The advances in electronic communication and computation have enabled the ubiquity of Cyber-Physical Systems (CPS): digital systems that regulate and control all sorts of physical processes, such as chemical reactors, water distribution and power networks. These systems require the timely communication of sensor measurements and control actions to provide their prescribed functionalities. Event-triggered control (ETC) techniques, which communicate only when needed to enforce performance, have attracted attention as a mean to reduce the communication traffic and save energy on (wireless) networked control systems (NCS). However, despite ETC’s great communication reductions, the scheduling of the aperiodic and largely unpredictable traffic that ETC generates remains widely unaddressed – hindering its true potential for energy and bandwidth savings.
To address this problem, in project the SENTIENT we are investigating the following scientific challenges:
- the construction of models for ETC’s communication traffic;
- the design of schedulers based on such models guaranteeing prescribed performance levels.
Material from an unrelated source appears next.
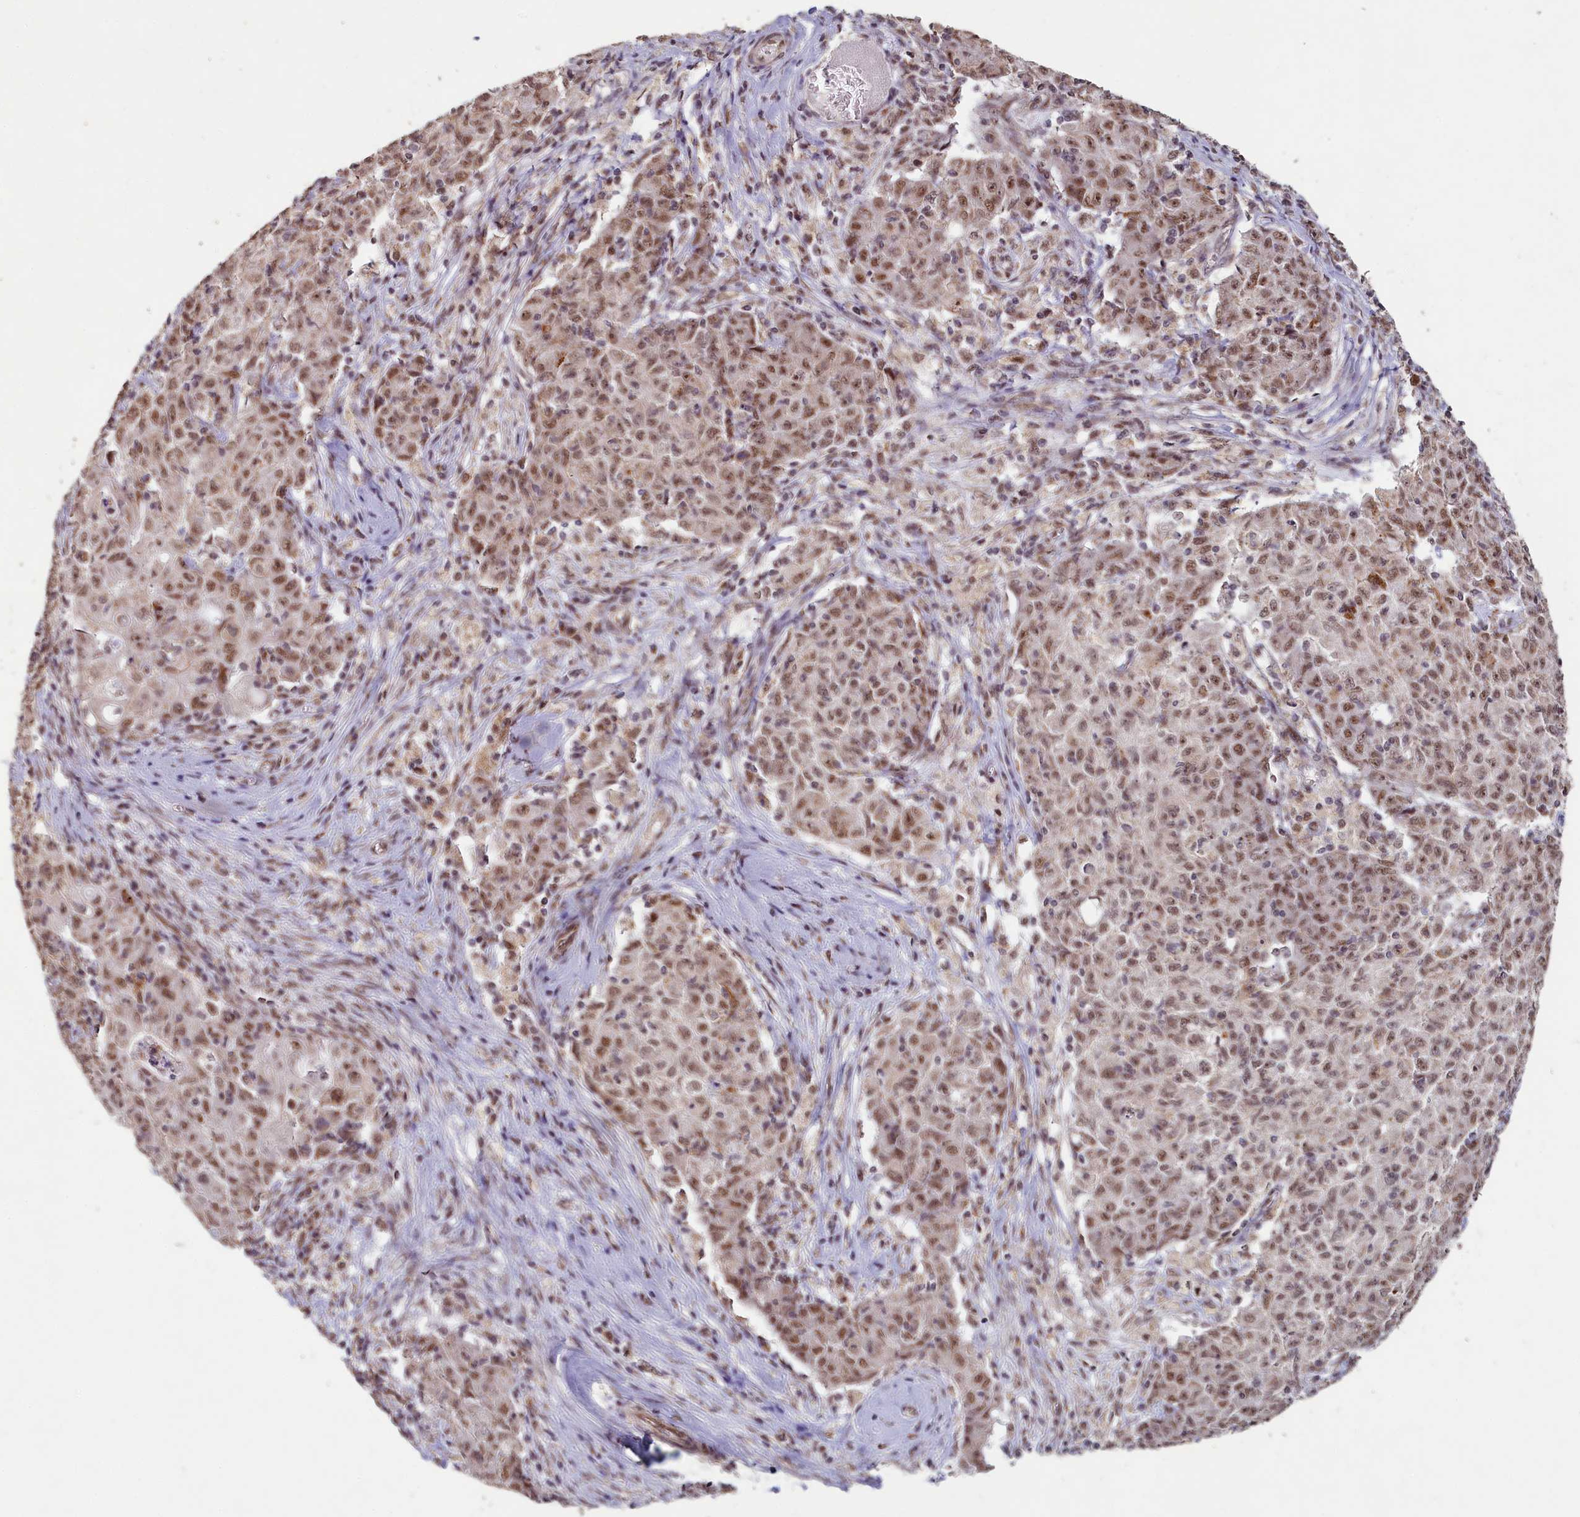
{"staining": {"intensity": "moderate", "quantity": ">75%", "location": "nuclear"}, "tissue": "ovarian cancer", "cell_type": "Tumor cells", "image_type": "cancer", "snomed": [{"axis": "morphology", "description": "Carcinoma, endometroid"}, {"axis": "topography", "description": "Ovary"}], "caption": "Human ovarian cancer (endometroid carcinoma) stained with a brown dye shows moderate nuclear positive staining in about >75% of tumor cells.", "gene": "PDE6D", "patient": {"sex": "female", "age": 42}}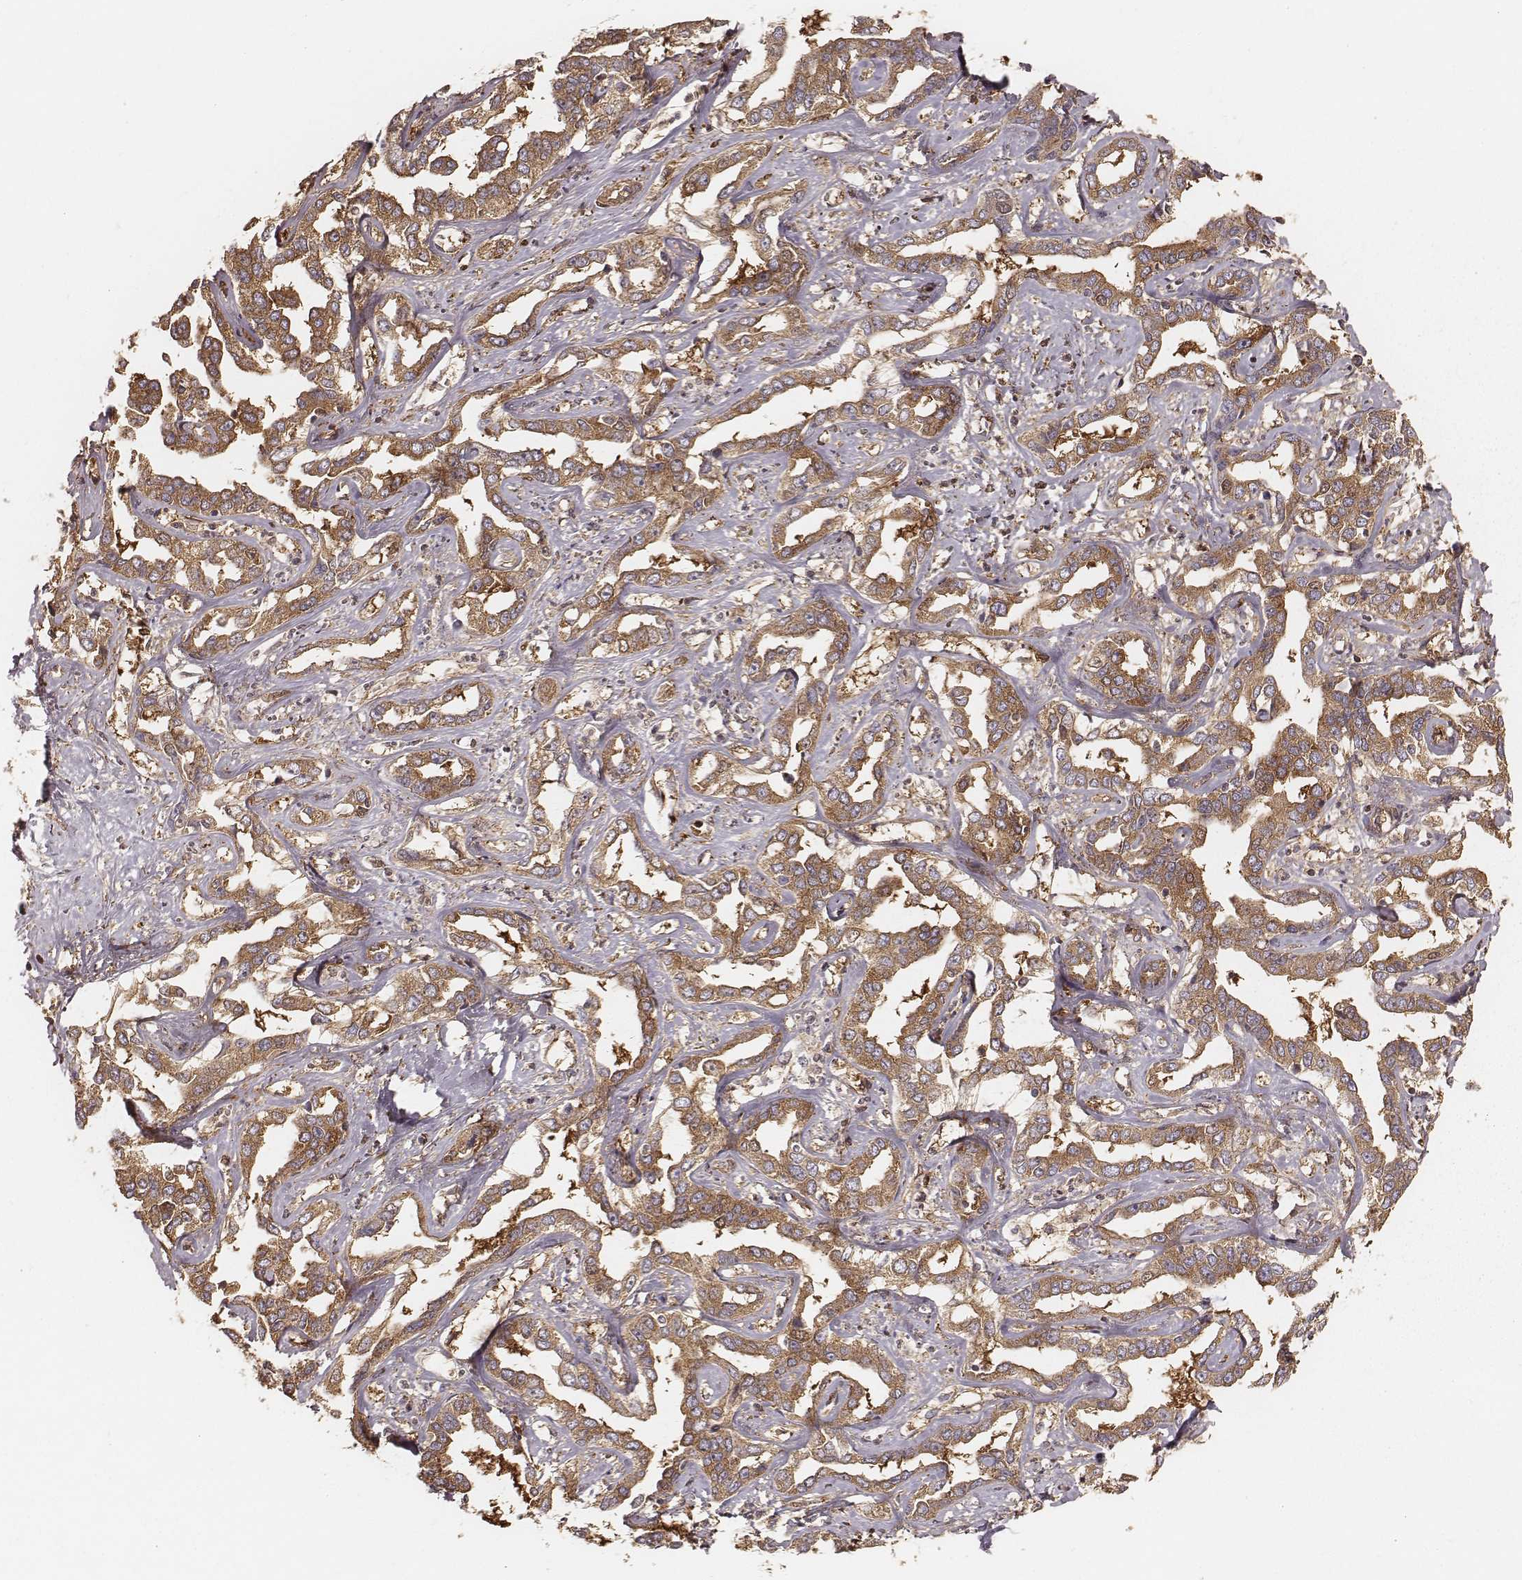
{"staining": {"intensity": "moderate", "quantity": ">75%", "location": "cytoplasmic/membranous"}, "tissue": "liver cancer", "cell_type": "Tumor cells", "image_type": "cancer", "snomed": [{"axis": "morphology", "description": "Cholangiocarcinoma"}, {"axis": "topography", "description": "Liver"}], "caption": "This micrograph displays liver cholangiocarcinoma stained with IHC to label a protein in brown. The cytoplasmic/membranous of tumor cells show moderate positivity for the protein. Nuclei are counter-stained blue.", "gene": "CARS1", "patient": {"sex": "male", "age": 59}}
To reach these goals, we are employing methods at the cross-roads between theoretical computer science, control systems and communications engineering. We follow a two step approach:
- modeling as timed-priced-game-automata (TPGA) the timing of communications of event-triggered control systems;
- solving games over TPGAs to prevent data communication collisions and ensure prescribed performances for the control tasks.
The project’s most practical objective is to produce algorithms facilitating the efficient implementation of control loops over shared communication resources, and increasing the energy efficiency of wireless NCS.The advances will be demonstrated on automotive and wireless water-distribution control applications, showcasing the potential economic impact from the reduction of implementation and maintenance costs on CPSs.